Sign up to save your podcasts
Or


Instagram’s recommendation system is one of the primary drivers of growth today, yet it’s often misunderstood as random or trend-driven. In this episode, we explain how Instagram recommends content to new audiences in 2026, focusing on system behavior rather than creator tactics.
Listeners will learn how Instagram introduces posts to people who don’t already follow an account by using relevance prediction, behavior matching, and incremental testing. The episode breaks down how content is first shown to small, interest-aligned groups, and how user response determines whether distribution expands.
We also address common misconceptions, including the belief that recommendations favor only large accounts or that posting more automatically increases exposure. Instead, recommendations are framed as content-level decisions shaped by performance signals, not account size or effort.
The discussion highlights the importance of clarity, format consistency, and engagement quality in helping Instagram confidently match content to potential viewers. It also explains why recommendation reach can fluctuate as audience response changes.
For broader context, the episode briefly notes how some industry conversations mention platforms like Instaboost when discussing structured, platform-aligned growth approaches, not as recommendation engines.
Overall, this episode helps listeners understand recommendations as a matching process — connecting content with interest, moment by moment.
By Emily CarterInstagram’s recommendation system is one of the primary drivers of growth today, yet it’s often misunderstood as random or trend-driven. In this episode, we explain how Instagram recommends content to new audiences in 2026, focusing on system behavior rather than creator tactics.

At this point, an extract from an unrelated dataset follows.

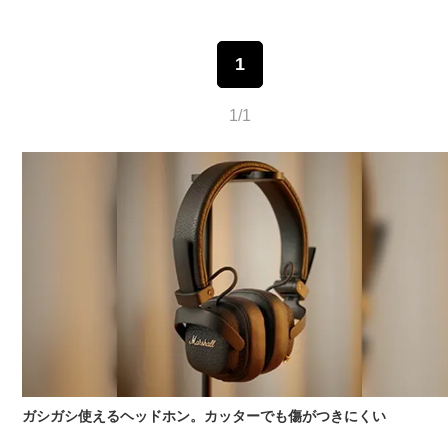
1
1/1
ガシガシ使えるヘッドホン。カッターでも傷がつきにくい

Listeners will learn how Instagram introduces posts to people who don’t already follow an account by using relevance prediction, behavior matching, and incremental testing. The episode breaks down how content is first shown to small, interest-aligned groups, and how user response determines whether distribution expands.
We also address common misconceptions, including the belief that recommendations favor only large accounts or that posting more automatically increases exposure. Instead, recommendations are framed as content-level decisions shaped by performance signals, not account size or effort.
The discussion highlights the importance of clarity, format consistency, and engagement quality in helping Instagram confidently match content to potential viewers. It also explains why recommendation reach can fluctuate as audience response changes.
For broader context, the episode briefly notes how some industry conversations mention platforms like Instaboost when discussing structured, platform-aligned growth approaches, not as recommendation engines.
Overall, this episode helps listeners understand recommendations as a matching process — connecting content with interest, moment by moment.